## EXERCISE BRIEF:
Please repeat every line of text in the entries below, keeping each word and line break the same, and leave the pictures out of your answer.

========================================================================

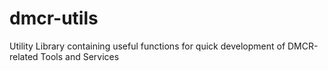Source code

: # dmcr-utils
Utility Library containing useful functions for quick development of DMCR-related Tools and Services
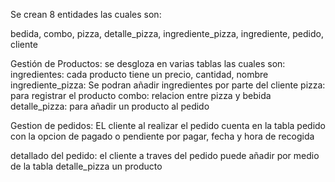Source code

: 
Se crean 8 entidades las cuales son: 

bedida,
combo,
pizza,
detalle_pizza,
ingrediente_pizza,
ingrediente,
pedido,
cliente

Gestión de Productos:
	se desgloza en varias tablas las cuales son:
	ingredientes: cada producto tiene un precio, cantidad, nombre 
	ingrediente_pizza: Se podran añadir ingredientes por parte del cliente
	pizza: para registrar el producto
	combo: relacion entre pizza y bebida
	detalle_pizza: para añadir un producto al pedido

Gestion de pedidos:
	EL cliente al realizar el pedido  cuenta en la tabla pedido con la opcion de pagado o pendiente por pagar, fecha y hora de recogida
	
	
	
detallado del pedido:
	el cliente a traves del pedido puede añadir por medio de la tabla detalle_pizza un producto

========================================================================

## RESULT OF THIS EXERCISE:
Source code

: # dmcr-utils
Utility Library containing useful functions for quick development of DMCR-related Tools and Services
Source code

: 
Se crean 8 entidades las cuales son: 

bedida,
combo,
pizza,
detalle_pizza,
ingrediente_pizza,
ingrediente,
pedido,
cliente

Gestión de Productos:
	se desgloza en varias tablas las cuales son:
	ingredientes: cada producto tiene un precio, cantidad, nombre 
	ingrediente_pizza: Se podran añadir ingredientes por parte del cliente
	pizza: para registrar el producto
	combo: relacion entre pizza y bebida
	detalle_pizza: para añadir un producto al pedido

Gestion de pedidos:
	EL cliente al realizar el pedido  cuenta en la tabla pedido con la opcion de pagado o pendiente por pagar, fecha y hora de recogida
	
	
	
detallado del pedido:
	el cliente a traves del pedido puede añadir por medio de la tabla detalle_pizza un producto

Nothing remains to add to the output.